The sequencing of Whoosh! is critical to its presentation because it does just as much to keep audiences engaged and entertained as the album’s content. The album’s sequencing ensures its energy remains relatively stable from start to end. There are some stylistic changes here and there, such as in ‘Nothing At All,’ ‘Step By Step,’ and ‘Man Alive’ that help to break up the album and keep things interesting. ‘Man Alive’ is especially interesting because it has higher energy moments and more reserved moments all within its five minute, 36 second run. Keeping it in mind along with the songs that are more up-tempo throughout the album, the whole of the album’s energy rises and falls at all of the right points. What’s more, it keeps the album’s lyrical themes changing up from one to the next, making for even more interest. Keeping this in mind along with the importance of this album’s overall content, the whole of it all makes Whoosh! a powerful new offering from one of rock’s most respected (and rightfully so) acts. If it is indeed the band’s finale, then it is a fond farewell for the band.

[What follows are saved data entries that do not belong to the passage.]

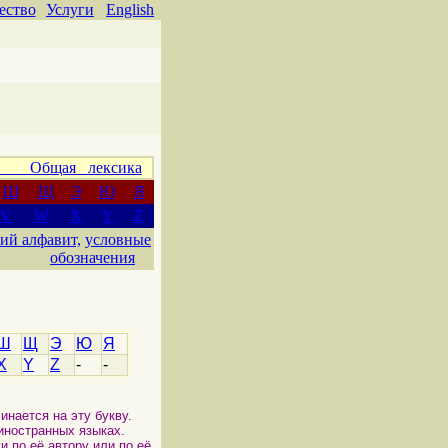
ество
Услуги
English
 Общая лексика
Ш
Щ
Э
Ю
Я
V
W
X
Y
Z
ий алфавит,
условные
обозначения
Ш
Щ
Э
Ю
Я
X
Y
Z
-
-
инается на эту букву.
 иностранных языках.
и по её автору или по её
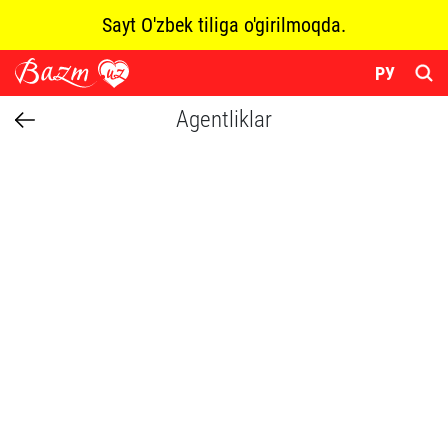
Sayt O'zbek tiliga o'girilmoqda.
РУ
Agentliklar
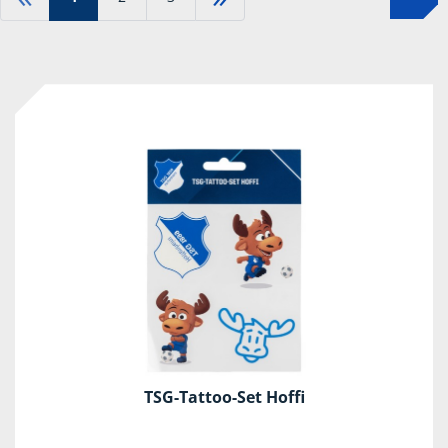
TSG-Tattoo-Set Hoffi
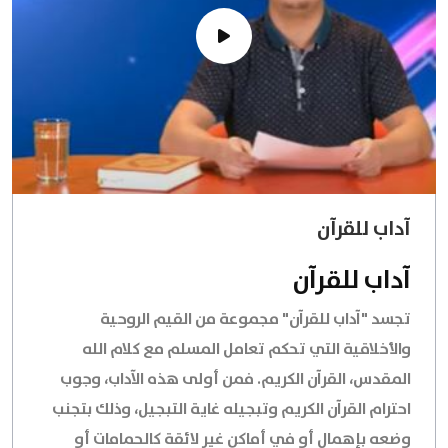
آداب للقرآن
آداب للقرآن
تجسد
"آداب للقرآن"
مجموعة من القيم الروحية
والأخلاقية التي تحكم تعامل المسلم مع كلام الله
المقدس، القرآن الكريم. فمن أولى هذه الآداب، وجوب
احترام القرآن الكريم وتبجيله غاية التبجيل، وذلك بتجنب
وضعه بإهمال أو في أماكن غير لائقة كالحمامات أو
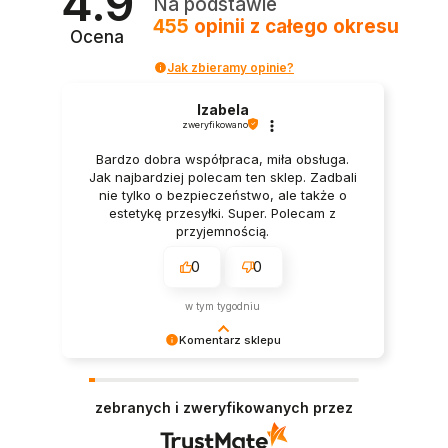
4.9
Na podstawie
455
opinii
z całego okresu
Ocena
Jak zbieramy opinie?
Izabela
zweryfikowano
Bardzo dobra współpraca, miła obsługa.
Jak najbardziej polecam ten sklep. Zadbali
nie tylko o bezpieczeństwo, ale także o
estetykę przesyłki. Super. Polecam z
przyjemnością.
0
0
w tym tygodniu
Komentarz sklepu
Dziękujemy bardzo za Twoją opinię! Twoja
recenzja wiele dla nas znaczy - dzięki niej wiemy,
zebranych i zweryfikowanych przez
że jesteśmy na właściwym torze :) Z
pozdrowieniami, obsługa sklepu.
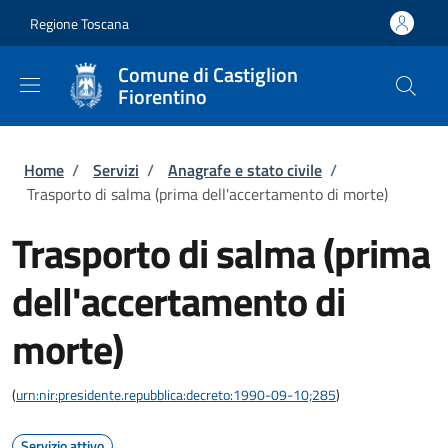
Salta al contenuto principale
Skip to footer content
Regione Toscana
Comune di Castiglion
Fiorentino
Briciole di pane
Home
/
Servizi
/
Anagrafe e stato civile
/
Trasporto di salma (prima dell'accertamento di morte)
Trasporto di salma (prima
dell'accertamento di
morte)
(
urn:nir:presidente.repubblica:decreto:1990-09-10;285
)
Servizio attivo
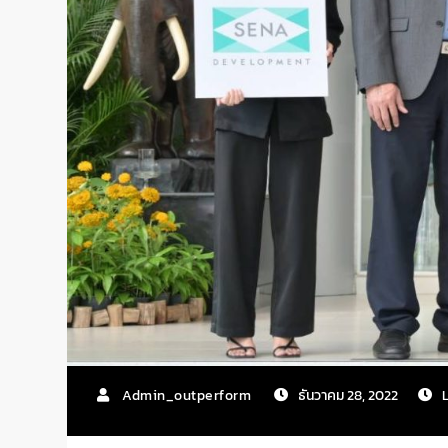
Admin_outperform
ธันวาคม 28, 2022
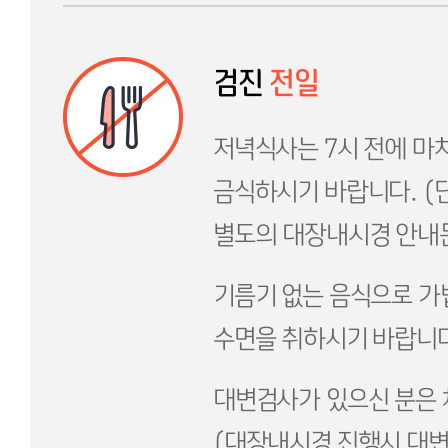
검진
전일
저녁식사는 7시 전에 마
금식하시기 바랍니다. (
별도의 대장내시경 안내문
기름기 없는 음식으로 가
수면을 취하시기 바랍니다
대변검사가 있으신 분은 
(대장내시경 진행시 대변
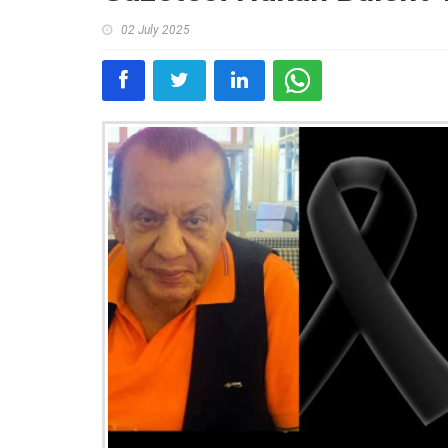
02 July 2025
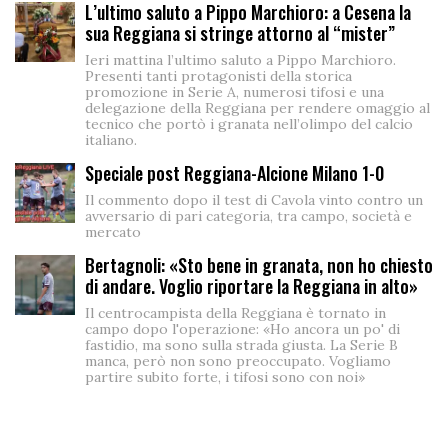
L’ultimo saluto a Pippo Marchioro: a Cesena la
sua Reggiana si stringe attorno al “mister”
Ieri mattina l’ultimo saluto a Pippo Marchioro.
Presenti tanti protagonisti della storica
promozione in Serie A, numerosi tifosi e una
delegazione della Reggiana per rendere omaggio al
tecnico che portò i granata nell’olimpo del calcio
italiano.
Speciale post Reggiana-Alcione Milano 1-0
Il commento dopo il test di Cavola vinto contro un
avversario di pari categoria, tra campo, società e
mercato
Bertagnoli: «Sto bene in granata, non ho chiesto
di andare. Voglio riportare la Reggiana in alto»
Il centrocampista della Reggiana è tornato in
campo dopo l'operazione: «Ho ancora un po' di
fastidio, ma sono sulla strada giusta. La Serie B
manca, però non sono preoccupato. Vogliamo
partire subito forte, i tifosi sono con noi»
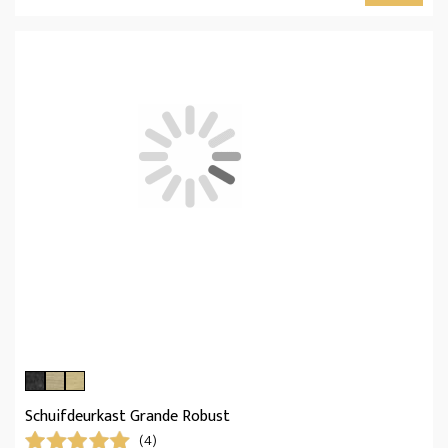
Schuifdeurkast Grande Robust
(4)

Deep Purple’s 21st and potentially last album Whoosh! is a welcome return for the band. There is rumor that this could be the band’s final album. If indeed that is the case, it shows the band is going out at the top of its game. That is proven in part through its musical arrangements, which present audiences with familiar musical approaches but unique arrangements in their own right. The album’s lyrical themes presents some through provoking lyrical themes, adding even more to the album’s appeal. The album’s sequencing rounds out its most important elements, making for an aesthetic appeal just as much as appeal for content. Each noted item is important in its own way to the whole of this record. All things considered, they make Whoosh! one of the best of this year’s new rock albums. The album is scheduled for release Friday through earMUSIC.